> **TEXT PROVIDED**:
_ _ _ _

This must be acknowledged: I hate my job. I've always hated my job, you've known this, but I hate it even more now. Due to certain large changes, the last year has been ridiculous. Yesterday we had a staff meeting and the over-boss announced to us something that only reinforced to me how much I hate my job. The ridiculousness of the last year is not going to get any better. At all. My saving grace right now is the class I'm teaching, which keeps me away from that stupid office for 15 hours a week.

After this semester ends, the idea is that I'll go back to that job full time. However, I cannot stomach the thought. Can't do it. It's stupid, at this time, to quit a job, but fuck - when is it ever going to be a good time to quit your fucking job? At this rate I will work at this job until I die, miserable the entire time.

Conclusion: something must change, come January. This is not an option. Ain't no jobs in this town, though.

_ _ _ _

> **DATA LISTING**:
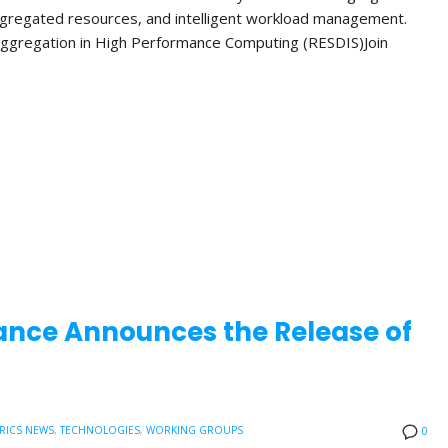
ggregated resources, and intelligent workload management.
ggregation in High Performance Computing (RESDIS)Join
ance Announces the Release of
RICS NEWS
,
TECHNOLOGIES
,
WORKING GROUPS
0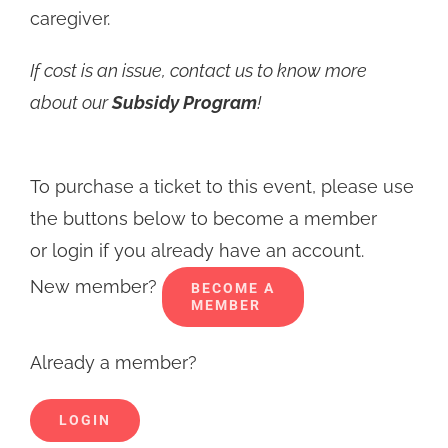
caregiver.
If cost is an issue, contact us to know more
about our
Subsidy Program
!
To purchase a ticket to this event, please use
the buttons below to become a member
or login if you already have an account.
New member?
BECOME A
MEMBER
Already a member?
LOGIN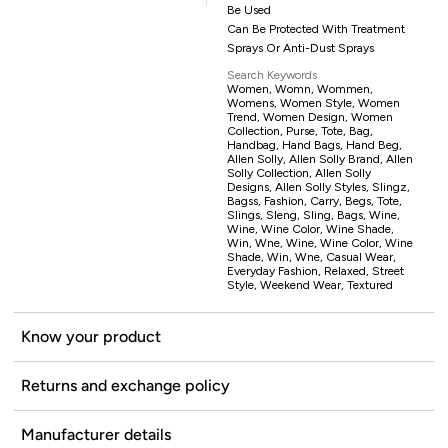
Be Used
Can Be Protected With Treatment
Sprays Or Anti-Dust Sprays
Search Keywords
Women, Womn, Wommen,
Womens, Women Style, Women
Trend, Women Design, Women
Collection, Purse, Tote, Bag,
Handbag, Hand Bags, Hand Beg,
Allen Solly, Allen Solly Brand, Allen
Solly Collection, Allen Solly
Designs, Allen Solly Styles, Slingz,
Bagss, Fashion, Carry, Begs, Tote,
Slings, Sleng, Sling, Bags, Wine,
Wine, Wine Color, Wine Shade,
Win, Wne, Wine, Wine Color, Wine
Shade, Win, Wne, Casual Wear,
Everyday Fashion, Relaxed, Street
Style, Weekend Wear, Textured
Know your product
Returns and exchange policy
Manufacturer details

_ _ _ _

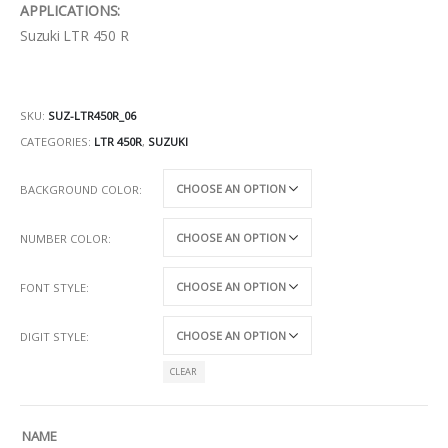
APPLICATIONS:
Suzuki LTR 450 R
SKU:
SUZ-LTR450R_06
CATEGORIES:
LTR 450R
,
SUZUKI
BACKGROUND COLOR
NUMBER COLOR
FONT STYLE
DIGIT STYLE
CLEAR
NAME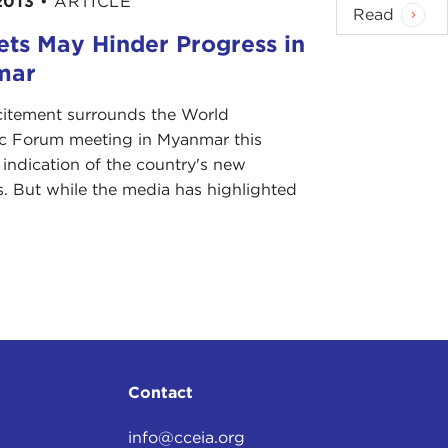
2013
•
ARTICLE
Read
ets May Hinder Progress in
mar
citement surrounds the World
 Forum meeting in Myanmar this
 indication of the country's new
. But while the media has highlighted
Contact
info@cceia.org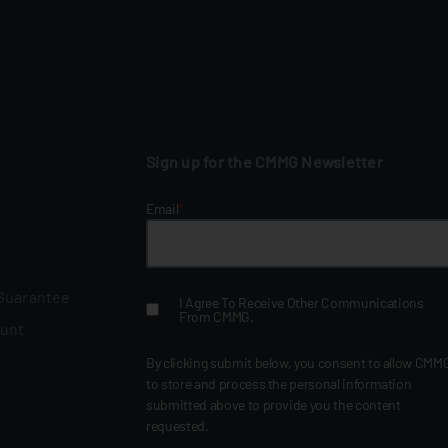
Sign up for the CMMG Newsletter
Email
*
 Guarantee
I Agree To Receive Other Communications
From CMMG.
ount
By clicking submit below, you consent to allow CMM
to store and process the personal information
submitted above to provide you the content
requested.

_ _ _ _

> **TASK BRIEF**: Resume the post about hating the job, starting right after its last sentence. The records stand apart from the post about the writer's job and are separate material.

> **OUTPUT FOR THIS EXERCISE**:
Complicating factor: running. I don't want to leave my running community here. This is my imaginary timeline: I will go to Hawaii for the month of January. I'll run on my own there. I'll take a suitcase with a few books and a few notebooks and I'll lounge around and read and write and think and take naps. I'll come back here for a week for the documentary film festival and either get my stuff and take it somewhere or... maybe I'll stay here.

I want to skip the winter. It makes my ankle hurt, thinking about winter.

I want to train for the half marathon next year with my training group, which starts in March, so it'd be okay to be here then. (Also I'm planning to do an ultra next fall, 50 miles, and I'll definitely need a group to train with for that.)

I guess what I mean is, I'm unhappy and don't know what to do.